Stuart Stevens is a veteran Republican campaign operative from five presidential races. When he spoke to PBS's Judy Woodruff Wednesday, he lamented the GOP failed the moral test it was presented with Donald Trump.
"Well, I think there's been two strains in the party. Call it an Eisenhower strain going back to the '50s and a McCarthy strain," Stevens said, recalling when the GOP would talk about expanding their party and bringing in more African-American voters. "Now we don't even hear any talk anymore of a big tent. And we seem to have settled into a very comfortable white grievance identity."
He said that he wanted to write the book to accept responsibility for his role in seeing Trump come to power.

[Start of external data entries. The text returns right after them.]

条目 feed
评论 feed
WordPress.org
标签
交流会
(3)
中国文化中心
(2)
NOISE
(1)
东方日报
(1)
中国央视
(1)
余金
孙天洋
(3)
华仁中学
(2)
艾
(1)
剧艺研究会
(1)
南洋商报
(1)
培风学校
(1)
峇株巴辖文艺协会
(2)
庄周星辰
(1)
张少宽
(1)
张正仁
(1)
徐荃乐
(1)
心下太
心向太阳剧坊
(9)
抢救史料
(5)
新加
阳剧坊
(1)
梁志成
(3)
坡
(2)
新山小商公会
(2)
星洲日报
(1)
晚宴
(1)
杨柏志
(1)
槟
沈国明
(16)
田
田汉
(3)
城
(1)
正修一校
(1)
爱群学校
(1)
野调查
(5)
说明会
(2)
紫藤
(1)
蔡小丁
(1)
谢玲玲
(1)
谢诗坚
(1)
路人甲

"If you go back and you read the Pat Buchanan and Kevin Phillips memo that was written for Nixon which really outlined the Southern Strategy, the acknowledgment Republicans can't get African Americans, therefore, the need is either to suppress them or to divert them from the Democratic Party, has been at the core of Republican electoral strategy," he continued.
Woodruff noted that he also wrote about the hypocrisy around "Republican family values," specifically citing Newt Gingrich and Jerry Falwell.

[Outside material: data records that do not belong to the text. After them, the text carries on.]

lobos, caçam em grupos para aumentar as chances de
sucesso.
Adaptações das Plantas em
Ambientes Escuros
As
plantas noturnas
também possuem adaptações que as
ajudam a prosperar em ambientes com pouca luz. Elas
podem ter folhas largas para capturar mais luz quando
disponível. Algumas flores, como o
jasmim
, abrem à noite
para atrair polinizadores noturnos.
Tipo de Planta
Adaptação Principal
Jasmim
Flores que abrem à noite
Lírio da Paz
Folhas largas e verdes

"I think that Donald Trump exposed these fault lines in the party, and made it impossible for a lot of us to deny," Stevens explained. "It — really, the party clearly doesn't believe in what it said it believed in. I think that, you know, you go back a few years ago, we would have said there's a core set of beliefs, personal responsibility, character counts, strong on Russia, fiscal sanity, free trade, pro-legal immigration. All of these were bedrock principles. And now it's not that the party has drifted away from these. The party is actively against each of these principles."

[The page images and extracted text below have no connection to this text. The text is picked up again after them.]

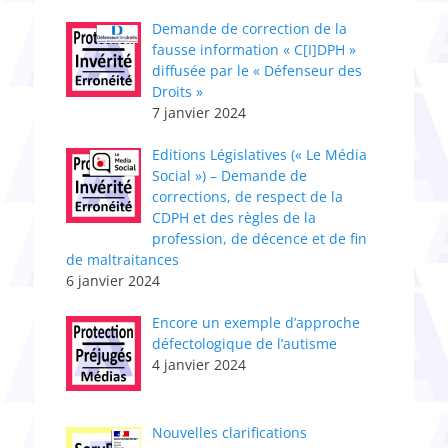
Demande de correction de la
fausse information « C[I]DPH »
diffusée par le « Défenseur des
Droits »
7 janvier 2024
Editions Législatives (« Le Média
Social ») – Demande de
corrections, de respect de la
CDPH et des règles de la
profession, de décence et de fin
de maltraitances
6 janvier 2024
Encore un exemple d’approche
défectologique de l’autisme
4 janvier 2024
Nouvelles clarifications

Whether it is race or the idea of so-called "family values," he said that it exposes some ugly truths about the Republican Party.
"I really have given up hoping that there's going to be some line that Donald Trump could cross," Stevens confessed. "Since I wrote this book, that has only been reaffirmed, be it race. You know, the same weekend my home state of Mississippi finally took down the state flag, which is basically the Confederate Battle Flag, Donald Trump was defending the Confederate Flag."
He cited Trump tweeting the video of the Florida man chanting "white power," and "protecting the white suburbs."
"And for the most part, the Republican Party is just silent or goes along with it. I think that that's incredibly damning," he told Woodruff. "And Trumpism is deeply embedded in the party. We — and I don't think there's any way that's going to be changed in — at least probably for a generation."
Stevens' new book, It Was All a Lie: How the Republican Party Became Donald Trump, was released this week.